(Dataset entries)
.....

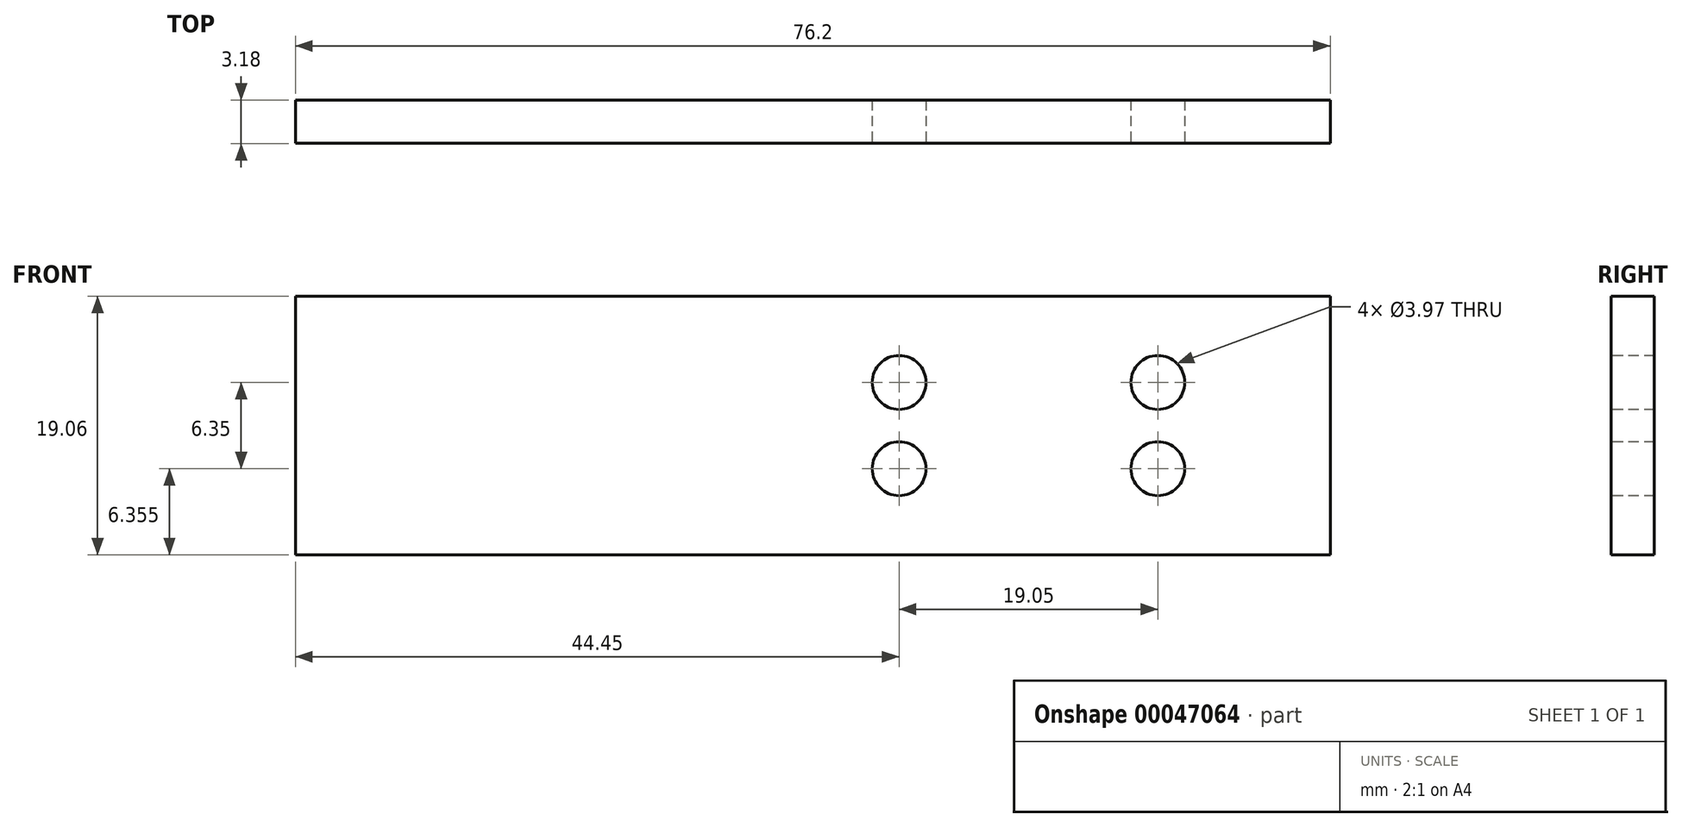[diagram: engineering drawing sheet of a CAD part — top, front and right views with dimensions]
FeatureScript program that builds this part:
annotation { "Feature Type Name" : "Feature", "Feature Type Description" : "" }
export const myFeature = defineFeature(function(context is Context, id is Id, definition is map)
    precondition{}
    {
        {
            var Q0;
            Q0=qCreatedBy(makeId("Right.planeOp"),FACE);
            var sketch = newSketch(context, id + "F0", { "sketchPlane" : qUnion([Q0])});
            skLineSegment(sketch, "E0.rect.bottom", {"start": v(1.59, -9.53) * mm, "end": v(-1.59, -9.53) * mm});
            skLineSegment(sketch, "E0.rect.top", {"start": v(1.59, 9.53) * mm, "end": v(-1.59, 9.53) * mm});
            skLineSegment(sketch, "E0.rect.left", {"start": v(1.59, -9.53) * mm, "end": v(1.59, 9.53) * mm});
            skLineSegment(sketch, "E0.rect.right", {"start": v(-1.59, -9.53) * mm, "end": v(-1.59, 9.53) * mm});
            skPoint(sketch, "E0.rect.middle", {"position": v(0, 0) * mm});
            skSolve(sketch);
        }
        {
            var Q0;
            Q0 = qSketchRegion(id + "F0", true);
            extrude(context, id + "F1", {"entities" : qUnion([Q0]), "endBound" : BoundingType.SYMMETRIC, "depth" : 76.2 * mm});
        }
        {
            var Q0;
            Q0=makeQuery(id+"F1.opExtrude","SWEPT_FACE",FACE,{"disambiguationData":[OSD([sQuery(id+"F0.wireOp",EDGE,"E0.rect.right")])]});
            var sketch = newSketch(context, id + "F2", { "sketchPlane" : qUnion([Q0])});
            skCircle(sketch, "E1", {"center": v(25.4, -3.17) * mm, "radius": 1.98 * mm});
            skCircle(sketch, "E2", {"center": v(6.35, -3.17) * mm, "radius": 1.98 * mm});
            skCircle(sketch, "E3.MirrorC", {"center": v(25.4, 3.17) * mm, "radius": 1.98 * mm});
            skCircle(sketch, "E4.MirrorC", {"center": v(6.35, 3.17) * mm, "radius": 1.98 * mm});
            skSolve(sketch);
        }
        {
            var Q0;
            Q0 = qSketchRegion(id + "F2", true);
            var Q1;
            Q1=makeQuery(id+"F1.opExtrude","SWEPT_FACE",FACE,{"disambiguationData":[OSD([sQuery(id+"F0.wireOp",EDGE,"E0.rect.left")])]});
            extrude(context, id + "F3", {"entities" : qUnion([Q0]), "operationType" : NewBodyOperationType.REMOVE, "endBound" : BoundingType.UP_TO_SURFACE, "oppositeDirection" : true, "endBoundEntityFace" : qUnion([Q1]), "depth" : 25.4 * mm});
        }
    });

.....

Extract every line of the entries above that contains the string "depth". Matching is case-sensitive.

> **RESULT OF THE TASK**:
            extrude(context, id + "F1", {"entities" : qUnion([Q0]), "endBound" : BoundingType.SYMMETRIC, "depth" : 76.2 * mm});
            extrude(context, id + "F3", {"entities" : qUnion([Q0]), "operationType" : NewBodyOperationType.REMOVE, "endBound" : BoundingType.UP_TO_SURFACE, "oppositeDirection" : true, "endBoundEntityFace" : qUnion([Q1]), "depth" : 25.4 * mm});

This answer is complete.